Data on neurodevelopmental outcome after fetal parvovirus B19 infection are heterogeneous. Dembinski et al. reported normal neurodevelopment after hydrops and IUT in 20 survivors with follow-up ranging from 13 months to 9 years of age [41] whereas Nagel et al. observed a delayed psychomotor development in 5 of 16 (32%) surviving infants at 1 to 42 months of age. At the median age of five years (range 1.5–13 years), De Jong et al. from the same center reported neurodevelopmental impairment in only 11% (2/28) of hydropic cases treated with IUT [42]. In our study, no follow-up data on postnatal neurodevelopment or cardiac function was available. Another limitation of our study was its retrospective design and the lack of blood sample values in some cases of IUT, especially in those transfused before 20 weeks of gestation with a 25-G needle. Proof of fetal parvovirus B19 infection was not possible in these cases but was very probable due to maternal seroconversion, sonographic signs—all these fetuses were hydropic—and severely elevated MCA-PSV. IUTs were performed by very experienced operators/centers and therefore the high rate of survival especially in fetuses transfused before 20 weeks of gestation of pregnancy might not be transferrable to centers with less expertise in this field.
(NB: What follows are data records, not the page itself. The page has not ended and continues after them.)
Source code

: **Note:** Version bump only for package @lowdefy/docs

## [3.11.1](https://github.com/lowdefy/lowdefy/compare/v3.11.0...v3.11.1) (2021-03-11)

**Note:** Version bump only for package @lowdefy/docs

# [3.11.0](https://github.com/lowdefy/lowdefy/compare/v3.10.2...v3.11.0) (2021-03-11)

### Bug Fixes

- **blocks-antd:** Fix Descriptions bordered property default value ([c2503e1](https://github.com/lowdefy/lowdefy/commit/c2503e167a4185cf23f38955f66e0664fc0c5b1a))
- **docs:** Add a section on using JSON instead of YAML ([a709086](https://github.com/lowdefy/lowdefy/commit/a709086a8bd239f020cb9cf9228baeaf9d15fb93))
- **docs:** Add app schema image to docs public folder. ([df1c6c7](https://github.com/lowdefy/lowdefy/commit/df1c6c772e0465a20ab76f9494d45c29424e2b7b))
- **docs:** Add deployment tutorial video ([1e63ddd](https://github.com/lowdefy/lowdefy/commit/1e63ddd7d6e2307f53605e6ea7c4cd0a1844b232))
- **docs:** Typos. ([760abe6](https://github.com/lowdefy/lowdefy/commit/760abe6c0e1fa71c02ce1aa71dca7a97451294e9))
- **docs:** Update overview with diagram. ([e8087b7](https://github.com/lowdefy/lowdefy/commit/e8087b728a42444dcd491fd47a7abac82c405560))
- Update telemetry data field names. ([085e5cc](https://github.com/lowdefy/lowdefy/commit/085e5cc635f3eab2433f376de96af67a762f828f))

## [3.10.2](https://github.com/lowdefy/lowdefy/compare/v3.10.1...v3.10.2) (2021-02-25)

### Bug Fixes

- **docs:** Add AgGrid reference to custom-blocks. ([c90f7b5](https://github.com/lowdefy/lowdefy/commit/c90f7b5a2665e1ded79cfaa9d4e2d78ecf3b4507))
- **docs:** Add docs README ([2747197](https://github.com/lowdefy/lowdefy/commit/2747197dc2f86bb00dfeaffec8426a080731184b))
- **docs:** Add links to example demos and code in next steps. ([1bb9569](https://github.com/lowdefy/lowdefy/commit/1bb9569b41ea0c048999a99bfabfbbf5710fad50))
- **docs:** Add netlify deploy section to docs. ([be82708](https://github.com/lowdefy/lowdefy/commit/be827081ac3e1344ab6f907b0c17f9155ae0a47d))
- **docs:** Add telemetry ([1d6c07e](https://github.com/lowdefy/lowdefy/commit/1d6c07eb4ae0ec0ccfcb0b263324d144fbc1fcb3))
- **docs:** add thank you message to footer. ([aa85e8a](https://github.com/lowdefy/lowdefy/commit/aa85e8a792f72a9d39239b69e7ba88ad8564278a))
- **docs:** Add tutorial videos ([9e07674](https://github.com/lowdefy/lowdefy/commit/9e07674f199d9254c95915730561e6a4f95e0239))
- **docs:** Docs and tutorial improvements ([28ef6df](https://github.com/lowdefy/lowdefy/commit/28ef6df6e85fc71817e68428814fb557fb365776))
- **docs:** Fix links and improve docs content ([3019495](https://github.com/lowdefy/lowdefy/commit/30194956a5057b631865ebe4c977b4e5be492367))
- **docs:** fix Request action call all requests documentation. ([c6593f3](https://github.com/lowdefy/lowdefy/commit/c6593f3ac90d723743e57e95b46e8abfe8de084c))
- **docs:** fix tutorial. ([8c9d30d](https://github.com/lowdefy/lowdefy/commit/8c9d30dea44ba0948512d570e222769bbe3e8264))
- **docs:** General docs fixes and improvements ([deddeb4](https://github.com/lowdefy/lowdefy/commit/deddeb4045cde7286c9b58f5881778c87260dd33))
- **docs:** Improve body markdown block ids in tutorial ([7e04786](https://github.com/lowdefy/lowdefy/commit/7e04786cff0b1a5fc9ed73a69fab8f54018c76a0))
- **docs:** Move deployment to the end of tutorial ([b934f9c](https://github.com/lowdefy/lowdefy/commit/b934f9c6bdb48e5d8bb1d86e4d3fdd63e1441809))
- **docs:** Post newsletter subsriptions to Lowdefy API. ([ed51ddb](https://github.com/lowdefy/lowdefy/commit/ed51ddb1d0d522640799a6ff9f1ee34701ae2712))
In summary, anemia due to parvovirus B19 infection can be successfully treated in experienced centers from the early second trimester with similar complication rates < 20+0 and ≥ 20+0 weeks of gestation. In the vast majority of fetuses (> 80%), one or two IUTs are sufficient to bridge the time until intrauterine recovery. Overall, survival to delivery is high. Factors associated with non-survival are fetal hydrops, the severity of anemia and thrombocytopenia. An intravascular approach is possible in most cases.